Marcelo Cortes/CRFGabigol celebra após marcar gol na partida de disputa pelo terceiro lugar no Mundial de Clubes

Em busca do título perdido

Ganhar o Mundial de Clubes está tão difícil que a armadilha de buscar no passado uma chance de ser campeão vai se tornando irresistível
17.02.23

Os jogadores do Flamengo firmaram um pacto: serão campeões da Libertadores mais uma vez, para poderem voltar a disputar o Mundial de Clubes da Fifa. Isso não garante que eles vão conseguir o bicampeonato continental, muito menos que ganharão o Mundial — que terá 32 times em vez de seis e será ainda mais difícil —, mas o que você diria depois ser eliminado pelo inexpressivo Al Hilal diante do mundo inteiro? Ganhar o Mundial de Clubes se tornou tão difícil para os brasileiros nos últimos anos que a armadilha de buscar no passado uma chance de ser campeão vai se tornando irresistível.
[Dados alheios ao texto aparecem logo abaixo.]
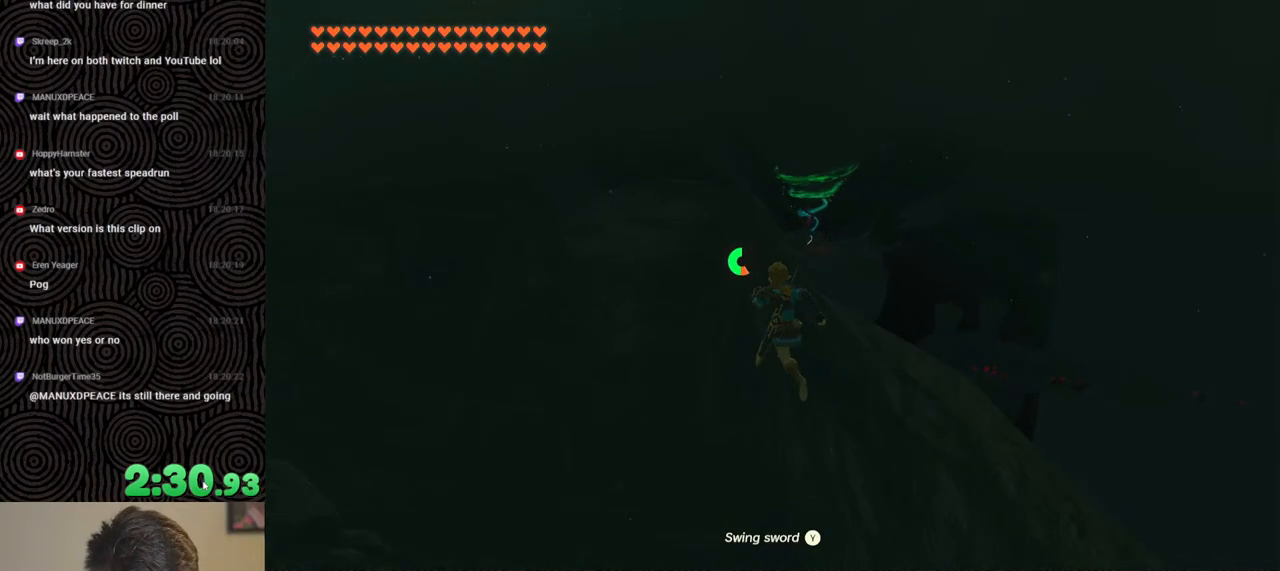
{"buttons": ["B"], "left_stick": "up", "right_stick": "down", "events": []}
O Palmeiras ainda tenta convencer todo mundo de que o triunfo na Taça Rio (ou Torneio Internacional de Clubes Campeões) lhe rendeu o primeiro mundial interclubes da história, em 1951. Mas o modelo e as condições do torneio não se encaixam no que hoje se considera um mundial — os representantes brasileiros foram os campeões de São Paulo e Rio de Janeiro, e não de um campeão nacional, muito menos continental; além disso, vários dos maiores campeões europeus, como o inglês Tottenham e o espanhol Atlético de Madrid, não participaram da disputa, por problemas de agenda.

O Fluminense também ganhou a Copa Rio, de 1952, e também buscou seu reconhecimento como mundial, em 2021. Nada feito. A mobilização para recuperar o título perdido começou em 2012, quatro anos depois do trauma de perder a final da Libertadores em casa para a LDU, nos pênaltis. O Botafogo é outro que pleiteou, em 2020, o reconhecimento das conquistas da Pequena Taça do Mundo, em 1967, 1968 e 1970. É de se imaginar confrontos épicos no Triangular de Caracas, que era disputado na Venezuela. Em 1967, os botafoguenses bateram o Barcelona e o Peñarol. No ano seguinte, superaram Benfica e a seleção argentina. No tricampeonato, venceram a seleção soviética e o Spartak Trnava. Mas a Fifa não se emocionou com a história.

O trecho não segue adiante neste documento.